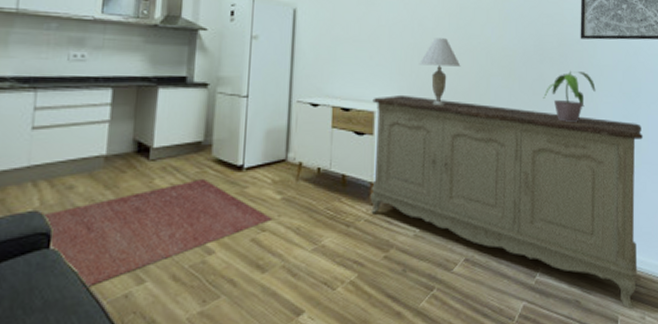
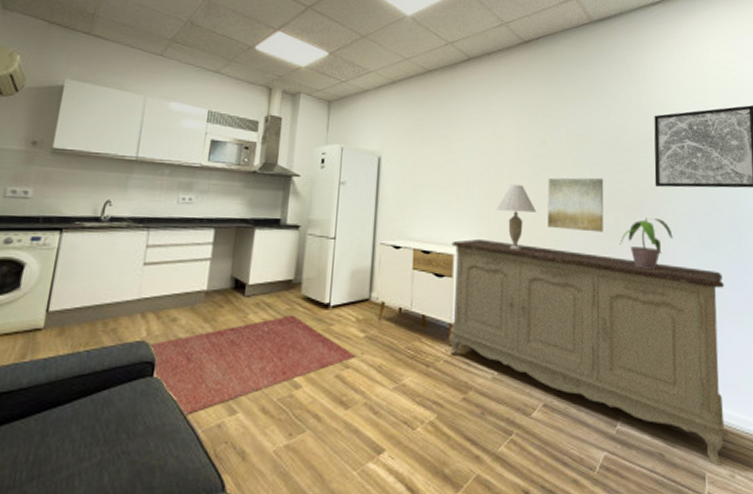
wall art: none [472,30,530,87] -> present [548,177,604,233]

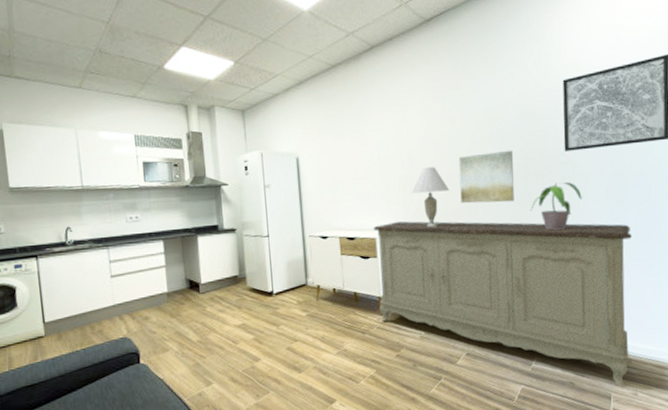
rug: present [151,314,356,417] -> none [132,304,302,391]

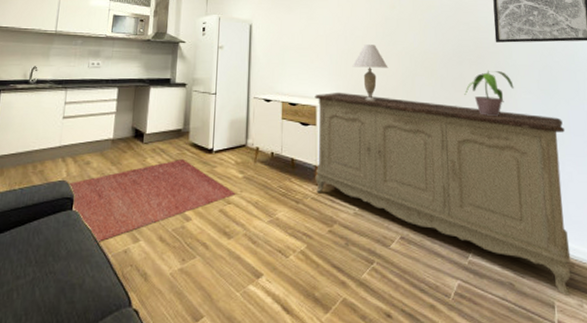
rug: none [132,304,302,391] -> present [70,158,236,244]
wall art: present [458,150,514,204] -> none [397,36,449,85]

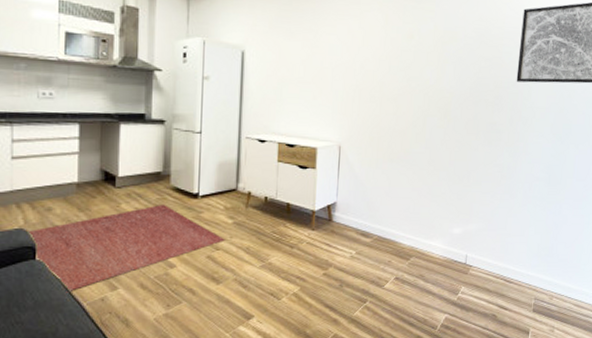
sideboard: present [314,92,571,297] -> none [312,132,569,324]
table lamp: present [352,44,388,101] -> none [359,80,399,143]
potted plant: present [464,70,514,116] -> none [476,111,527,160]

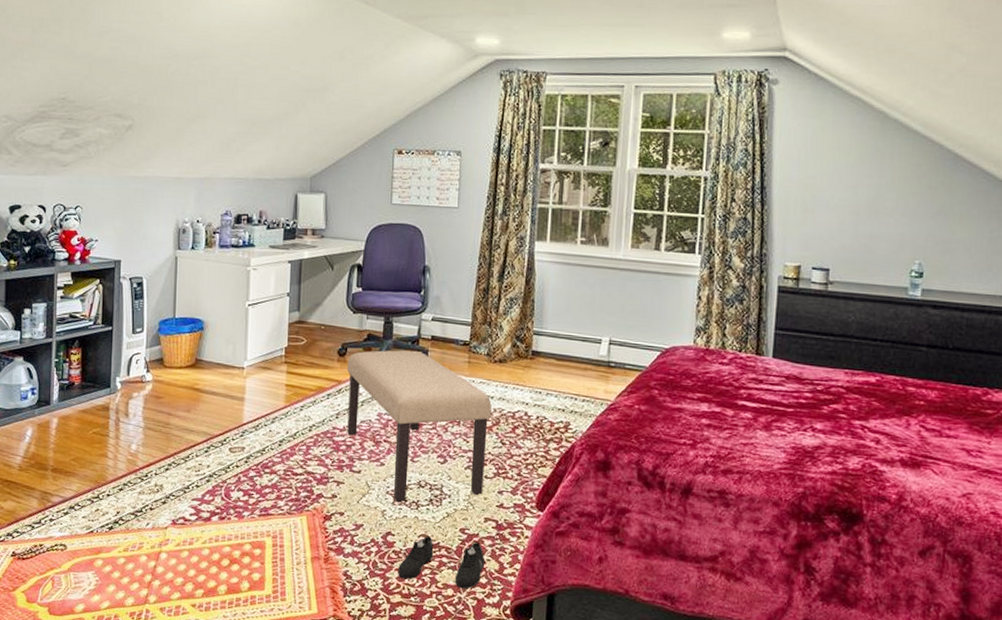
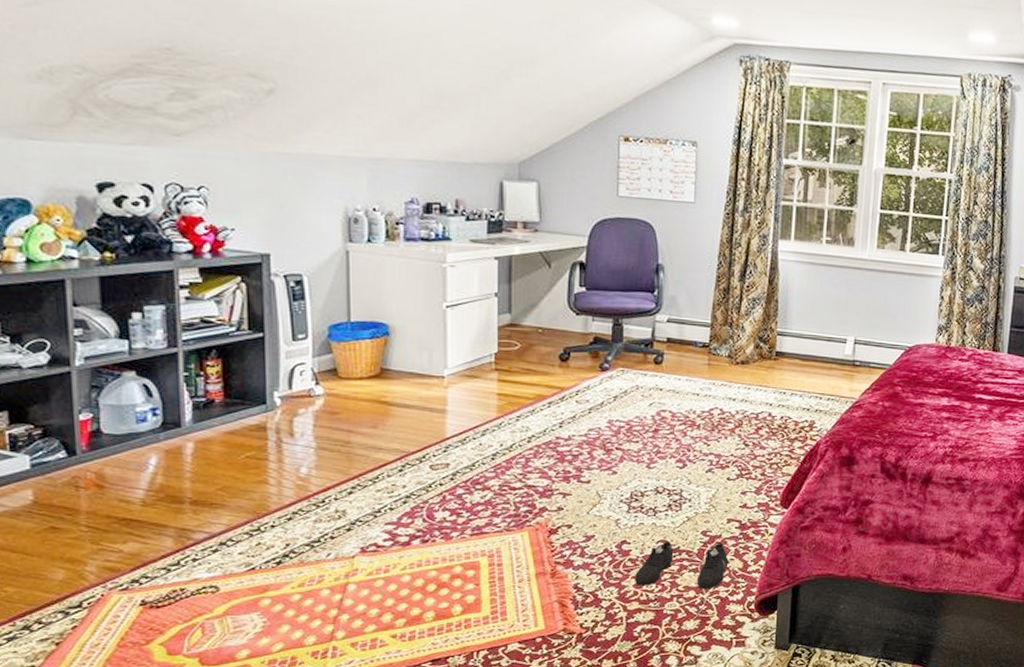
bench: present [347,350,492,503] -> none [571,353,734,511]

——

# TASK GOAL:
Only lines that include "wall" belong in the answer; copy all of them from the listing.

# RESPONSE TO THIS EXERCISE:
wall art: none [472,30,530,87] -> present [548,177,604,233]
wall art: present [458,150,514,204] -> none [397,36,449,85]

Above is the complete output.